Look through the entries below and extract exactly the lines from the one containing "M1749 1319V1321" through the one containing "1 5.4 0H5L5.5", ends included.

# # # # # # #

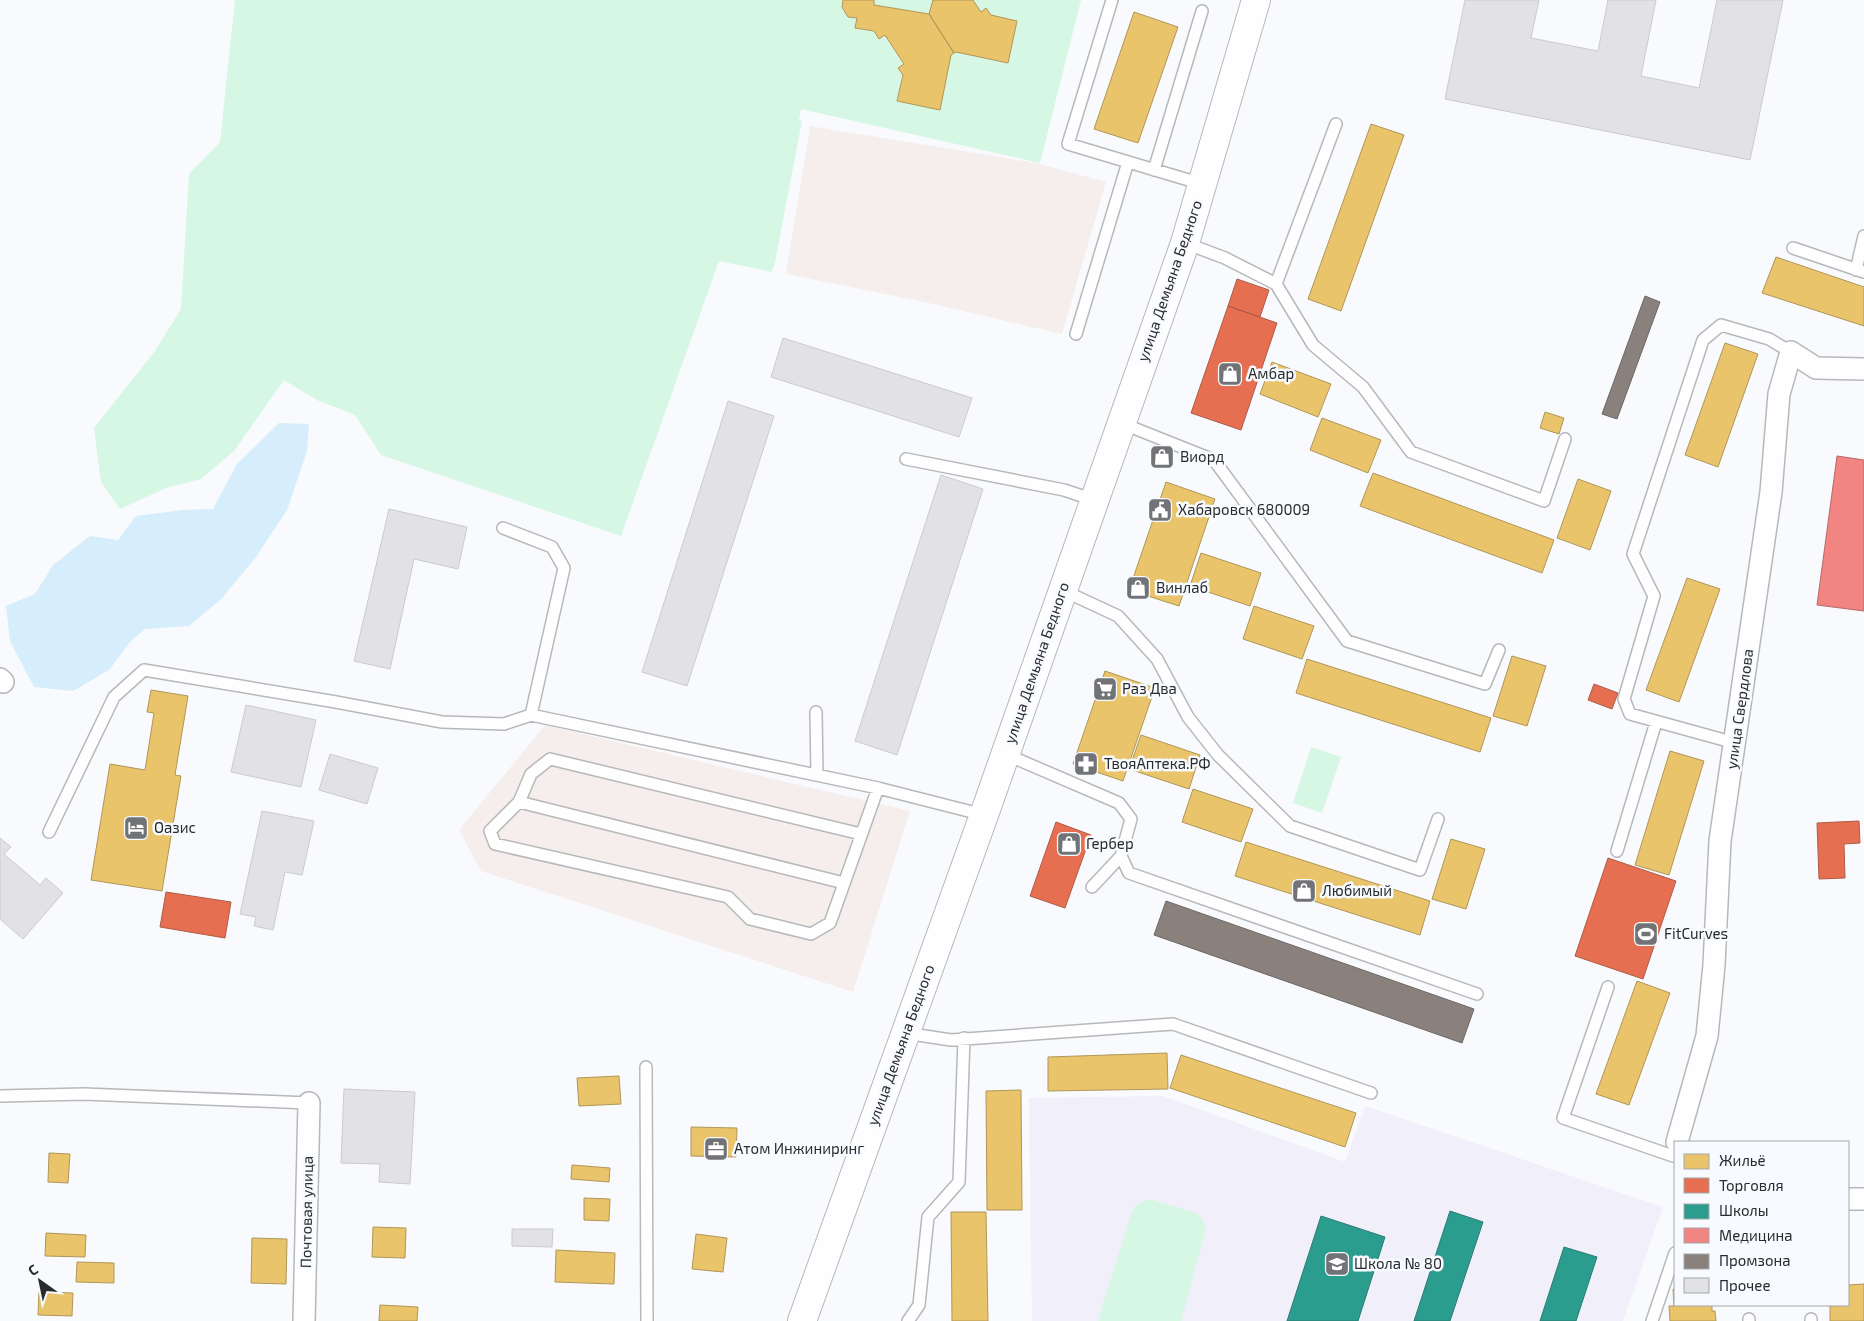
<svg xmlns="http://www.w3.org/2000/svg" width="1864" height="1321" font-family="'Exo 2',sans-serif">
  <rect width="100%" height="100%" fill="#f8fafd"/>
  <path fill="#f6eeed" d="M810 126 1036 163 1106 182 1062 334 929 303 786 274Z
    M545 725 910 811 853 992 481 871 459 830Z"/>
  <path fill="#f1effa" d="M1163 1096 1345 1162 1365 1106 1663 1207 1623 1321H1032L1029 1098Z"/>
  <path fill="#d5f7e3" d="M235 0H1081L1040 163 801 109 799 120 802 121 774 267H773L772 272 719 261 621 536 381 455 355 415 317 400 284 380 234 451 201 479 166 488 120 509 101 482 94 428 155 351 181 309 189 174 220 142Z
    M1311 747 1341 757 1322 813 1293 803Z
    M1145 1200H1152L1196 1213 1201 1217 1206 1228 1181 1321H1098L1132 1211 1135 1206Z"/>
  <path fill="#d6edfc" d="M279 423 309 424 307 451 287 510 256 557 222 598 189 626 145 629 130 642 109 670 73 691 34 687 10 641 6 606 35 594 53 565 90 536 118 540 136 516 183 510 213 509 237 464Z"/>
  <path fill="#e9c46a" stroke="#b09658" d="M843 0H874V5L929 14 954 53 951 55 940 110 897 101 903 75 898 68 904 64 885 35 879 39 874 31 855 28 857 18 848 17 842 7Z
    M933 0H973L981 12 986 8 991 15 1017 21 1008 63 956 52 954 53 929 14Z
    M1134 12 1178 27 1138 143 1094 129Z
    M1371 124 1404 135 1341 311 1308 299Z
    M1776 257 1864 287V326L1762 293Z
    M1725 343 1758 354 1718 467 1685 455Z
    M1272 362 1331 384 1318 417 1260 394Z
    M1545 412 1564 418 1559 434 1540 428Z
    M1322 418 1381 440 1368 473 1310 450Z
    M1373 473 1554 540 1542 573 1360 506Z
    M1578 479 1611 491 1590 550 1557 538Z
    M1166 482 1215 499 1179 606 1129 590Z
    M1201 553 1261 573 1250 606 1190 586Z
    M1687 578 1720 589 1679 702 1646 690Z
    M1254 606 1314 626 1302 659 1243 639Z
    M1512 656 1546 666 1527 726 1493 716Z
    M1307 659 1491 718 1480 752 1296 693Z
    M1105 671 1155 688 1123 781 1073 764Z
    M151 690 188 696 175 775 181 776 162 891 91 880 110 764 145 770 154 713 147 712Z
    M1141 735 1200 755 1189 789 1129 769Z
    M1670 751 1704 761 1669 875 1635 865Z
    M1193 789 1253 809 1241 842 1182 822Z
    M1451 839 1485 849 1466 909 1432 899Z
    M1246 842 1430 901 1420 935 1235 876Z
    M1637 981 1670 993 1629 1105 1596 1094Z
    M1167 1053 1168 1089 1048 1091V1057Z
    M1181 1055 1356 1113 1345 1147 1170 1088Z
    M619 1076 621 1104 579 1106 577 1078Z
    M1021 1090 1022 1210H987L986 1091Z
    M691 1127 737 1128 736 1157 691 1156Z
    M49 1153 70 1154 68 1183 48 1182Z
    M572 1165 610 1168 609 1182 571 1179Z
    M584 1198 610 1199 609 1221 584 1220Z
    M951 1212H986L988 1321H952Z
    M373 1227 406 1228 405 1258 372 1257Z
    M46 1233 86 1235 85 1257 45 1256Z
    M696 1234 727 1238 723 1272 692 1269Z
    M252 1238 287 1239 286 1284 251 1283Z
    M556 1250 615 1253 614 1284 555 1282Z
    M77 1262 114 1263V1283L76 1282Z
    M1864 1284V1321H1830V1306L1848 1305V1285Z
    M1673 1289H1675V1305H1712V1311H1715L1716 1321H1670L1669 1306H1674Z
    M39 1292 73 1293 72 1316 38 1315Z
    M380 1305 418 1307 417 1321H379Z"/>
  <path fill="#e76f51" stroke="#ae5b46" d="M1237 279 1269 290 1260 317 1228 306Z
    M1228 306 1277 323 1241 430 1191 413Z
    M1594 684 1618 693 1612 709 1588 700Z
    M1859 821 1860 843 1844 844 1845 878 1819 879 1817 823Z
    M1056 822 1091 835 1065 908 1030 896Z
    M1608 858 1676 881 1643 979 1575 956Z
    M166 892 231 902 225 938 160 927Z"/>
  <path fill="#2a9d8f" stroke="#2a7b72" d="M1450 1211 1483 1222 1450 1321H1414Z
    M1321 1216 1385 1237 1358 1321H1287Z
    M1564 1247 1597 1257 1576 1321H1540Z"/>
  <path fill="#f28482" stroke="#b66968" d="M1837 456 1864 460V611L1817 605Z"/>
  <path fill="#8a817c" stroke="#6d6764" d="M1645 296 1660 302 1617 419 1602 414Z
    M1166 901 1474 1009 1462 1043 1154 935Z"/>
  <path fill="#e2e2e5" stroke="#cacbcd" d="M1465 0H1539L1531 38 1598 51 1608 0H1656L1641 76 1699 88 1717 0H1783L1750 160 1445 99Z
    M783 338 972 398 959 437 771 377Z
    M728 401 774 416 687 686 642 672Z
    M941 475 983 489 897 755 855 741Z
    M389 509 467 527 458 569 414 559 390 669 354 661Z
    M246 705 316 720 301 787 231 772Z
    M330 754 378 768 367 804 319 790Z
    M262 811 314 821 302 875 285 872 273 930 254 926 256 917 240 914Z
    M0 838 11 847 4 854 40 885 46 878 63 893 23 939 0 919Z
    M344 1089 415 1092 410 1184 379 1182 380 1164 341 1163Z
    M512 1229H553L552 1247 512 1246Z"/>
  <g fill="none" stroke-linecap="round" stroke-linejoin="round">
    <defs>
      <path id="lane" d="M1112 0 1068 144 1202 184
        M1154 170 1202 11
        M1185 243 1225 258 1276 284 1313 345 1363 387 1411 452 1544 501 1565 439
        M1793 248 1864 272
        M1856 270 1864 236
        M1276 284 1336 124
        M1076 334 1128 162
        M1121 423 1214 460 1347 641 1485 684 1499 650
        M906 459 1064 490 1094 500
        M503 528 552 547 564 568 531 715
        M1062 590 1118 616 1157 659 1188 717 1218 755 1290 826 1420 870 1438 819
        M816 712 817 775
        M1735 743 1630 714 1624 699 1654 596 1633 554 1703 340 1721 325 1769 339 1791 352
        M1005 754 1119 803 1131 819 1121 856 1092 887
        M519 802 531 774 550 759 861 834
        M49 832 114 697 144 670 336 702 442 722 504 724 531 715 878 788 984 815
        M1617 851 1656 722
        M1121 856 1129 873 1477 994
        M844 883 519 802 490 831 495 844 728 897 750 919 811 934 830 923 878 788
        M1608 987 1563 1118 1673 1156
        M905 1033 951 1040 1173 1024 1371 1093
        M646 1067 647 1321
        M0 1096 84 1094 309 1103
        M1749 1319V1321
        M1811 1319V1321
        M908 1321 919 1305 928 1217 959 1182 964 1038
        M1652 1321 1675 1253"/>
      <path id="street" d="M0 679 3 682
        M1677 1142 1707 1036 1714 965 1720 841 1771 492 1779 394 1791 352 1816 368 1864 369
        M1848 1199H1864
        M304 1321 309 1103"/>
      <path id="secondary" d="M802 1321 984 815 1185 243 1256 0"/>
    </defs>
    <use href="#lane" stroke="#b7b8ba" stroke-width="14"/>
    <use href="#street" stroke="#b7b8ba" stroke-width="24"/>
    <use href="#secondary" stroke="#b7b8ba" stroke-width="30"/>
    <use href="#lane" stroke="#fefeff" stroke-width="11"/>
    <use href="#street" stroke="#fefeff" stroke-width="21"/>
    <use href="#secondary" stroke="#fefeff" stroke-width="28"/>
  </g>
  <defs>
    <symbol id="shop-square" viewBox="-11 -11 22 22"><rect x="-9" y="-9" width="18" height="18" rx="4" fill="#727376" stroke="#f7fafe"/><path d="M-5-2.5h2.3a2.7 3.5 0 0 1 5.4 0H5L5.5 6h-11ZM-1.5-2.5h3a1.5 2.3 0 0 0-3 0Z" fill="#fff"/></symbol>
    <symbol id="civic-square" viewBox="-11 -11 22 22"><rect x="-9" y="-9" width="18" height="18" rx="4" fill="#727376" stroke="#f7fafe"/><path d="M-.6-6.5H3V-4.5H.6V-3L4-1V1h2V6H-6V1h2V-1L-.6-3ZM-1.2 2.5V6h2.4V2.5Z" fill="#fff"/></symbol>
    <symbol id="supermarket-square" viewBox="-11 -11 22 22"><rect x="-9" y="-9" width="18" height="18" rx="4" fill="#727376" stroke="#f7fafe"/><path d="M-6-5.5h2.5l.6 2H6L4.5 2H-2.5L-4.4-4H-6ZM-1.5 3.2a1.3 1.3 0 1 0 .1 0ZM3 3.2a1.3 1.3 0 1 0 .1 0Z" fill="#fff"/></symbol>
    <symbol id="pharmacy-square" viewBox="-11 -11 22 22"><rect x="-9" y="-9" width="18" height="18" rx="4" fill="#727376" stroke="#f7fafe"/><path d="M-2-6h4v4h4v4h-4v4h-4v-4h-4v-4h4Z" fill="#fff"/></symbol>
    <symbol id="hotel-square" viewBox="-11 -11 22 22"><rect x="-9" y="-9" width="18" height="18" rx="4" fill="#727376" stroke="#f7fafe"/><path d="M-6-4.5h1.5V1H6V5H4.5V3h-9V5H-6ZM-4 0a1.8 1.8 0 1 1 3.6 0ZM.5 0V-2.5h3Q6-2.5 6 0Z" fill="#fff"/></symbol>
    <symbol id="stadium-square" viewBox="-11 -11 22 22"><rect x="-9" y="-9" width="18" height="18" rx="4" fill="#727376" stroke="#f7fafe"/><path d="M0-5a6.5 5 0 1 0 0 10a6.5 5 0 1 0 0-10ZM-3.5-1.8h7v3.6h-7Z" fill="#fff"/></symbol>
    <symbol id="office-square" viewBox="-11 -11 22 22"><rect x="-9" y="-9" width="18" height="18" rx="4" fill="#727376" stroke="#f7fafe"/><path d="M-6-3h4V-5.5h4V-3h4V5H-6ZM-1-4.5V-3h2v-1.5ZM-6 0V1H6V0Z" fill="#fff"/></symbol>
    <symbol id="school-square" viewBox="-11 -11 22 22"><rect x="-9" y="-9" width="18" height="18" rx="4" fill="#727376" stroke="#f7fafe"/><path d="M0-5L7-2L0 1L-7-2ZM-4 1L0 2.5L4 1V4Q0 6-4 4Z" fill="#fff"/></symbol>
  </defs>
  <g fill-rule="evenodd">
    <use href="#shop-square" x="1216" y="360" width="28" height="28"/>
    <use href="#shop-square" x="1148" y="443" width="28" height="28"/>
    <use href="#civic-square" x="1146" y="496" width="28" height="28"/>
    <use href="#shop-square" x="1124" y="574" width="28" height="28"/>
    <use href="#supermarket-square" x="1091" y="675" width="28" height="28"/>
    <use href="#pharmacy-square" x="1072" y="750" width="28" height="28"/>
    <use href="#hotel-square" x="122" y="814" width="28" height="28"/>
    <use href="#shop-square" x="1055" y="830" width="28" height="28"/>
    <use href="#shop-square" x="1290" y="877" width="28" height="28"/>
    <use href="#stadium-square" x="1632" y="920" width="28" height="28"/>
    <use href="#office-square" x="702" y="1135" width="28" height="28"/>
    <use href="#school-square" x="1323" y="1250" width="28" height="28"/>
  </g>
  <g text-anchor="middle" stroke-width="5" stroke-linejoin="round" paint-order="stroke">
    <g font-size="15" fill="#2a2b2d" stroke="#f7fafe">
      <text transform="translate(1170 281) rotate(-71)" y="5">улица Демьяна Бедного</text>
      <text transform="translate(1037 663) rotate(-71)" y="5">улица Демьяна Бедного</text>
      <text transform="translate(1740 709) rotate(-82)" y="5">улица Свердлова</text>
      <text transform="translate(901 1045) rotate(-70)" y="5">улица Демьяна Бедного</text>
      <text transform="translate(307 1212) rotate(-89)" y="5">Почтовая улица</text>
    </g>
    <g font-size="15" fill="#2a2b2d" stroke="#f7fafe" text-anchor="start">
      <text x="1248" y="379">Амбар</text>
      <text x="1180" y="462">Виорд</text>
      <text x="1178" y="515">Хабаровск 680009</text>
      <text x="1156" y="593">Винлаб</text>
      <text x="1122" y="694">Раз Два</text>
      <text x="1104" y="769">ТвояАптека.РФ</text>
      <text x="154" y="833">Оазис</text>
      <text x="1086" y="849">Гербер</text>
      <text x="1322" y="896">Любимый</text>
      <text x="1664" y="939">FitCurves</text>
      <text x="734" y="1154">Атом Инжиниринг</text>
      <text x="1354" y="1269">Школа № 80</text>
    </g>
  </g>
  <rect x="1674" y="1141" width="175" height="165" fill="#f7fafe" stroke="#a5a7aa"/>
  <rect x="1684" y="1154" width="25" height="15" fill="#e9c46a" stroke="#a5a7aa"/>
  <text x="1719" y="1166" font-size="15" fill="#2a2b2d">Жильё</text>
  <rect x="1684" y="1178" width="25" height="15" fill="#e76f51" stroke="#a5a7aa"/>
  <text x="1719" y="1191" font-size="15" fill="#2a2b2d">Торговля</text>
  <rect x="1684" y="1204" width="25" height="15" fill="#2a9d8f" stroke="#a5a7aa"/>
  <text x="1719" y="1216" font-size="15" fill="#2a2b2d">Школы</text>
  <rect x="1684" y="1228" width="25" height="15" fill="#f28482" stroke="#a5a7aa"/>
  <text x="1719" y="1241" font-size="15" fill="#2a2b2d">Медицина</text>
  <rect x="1684" y="1254" width="25" height="15" fill="#8a817c" stroke="#a5a7aa"/>
  <text x="1719" y="1266" font-size="15" fill="#2a2b2d">Промзона</text>
  <rect x="1684" y="1278" width="25" height="15" fill="#e2e2e5" stroke="#a5a7aa"/>
  <text x="1719" y="1291" font-size="15" fill="#2a2b2d">Прочее</text>
  <g transform="translate(40 1281) rotate(327)" stroke="#f7fafe" stroke-width="4" paint-order="stroke">
  <path d="M0-4L9 19L0 12L-9 19Z" fill="#2a2b2d"/>
  <text y="-8" font-size="14" font-weight="bold" text-anchor="middle" fill="#2a2b2d">С</text>
  </g>
</svg>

# # # # # # #

■ Output of the task
        M1749 1319V1321
        M1811 1319V1321
        M908 1321 919 1305 928 1217 959 1182 964 1038
        M1652 1321 1675 1253"/>
      <path id="street" d="M0 679 3 682
        M1677 1142 1707 1036 1714 965 1720 841 1771 492 1779 394 1791 352 1816 368 1864 369
        M1848 1199H1864
        M304 1321 309 1103"/>
      <path id="secondary" d="M802 1321 984 815 1185 243 1256 0"/>
    </defs>
    <use href="#lane" stroke="#b7b8ba" stroke-width="14"/>
    <use href="#street" stroke="#b7b8ba" stroke-width="24"/>
    <use href="#secondary" stroke="#b7b8ba" stroke-width="30"/>
    <use href="#lane" stroke="#fefeff" stroke-width="11"/>
    <use href="#street" stroke="#fefeff" stroke-width="21"/>
    <use href="#secondary" stroke="#fefeff" stroke-width="28"/>
  </g>
  <defs>
    <symbol id="shop-square" viewBox="-11 -11 22 22"><rect x="-9" y="-9" width="18" height="18" rx="4" fill="#727376" stroke="#f7fafe"/><path d="M-5-2.5h2.3a2.7 3.5 0 0 1 5.4 0H5L5.5 6h-11ZM-1.5-2.5h3a1.5 2.3 0 0 0-3 0Z" fill="#fff"/></symbol>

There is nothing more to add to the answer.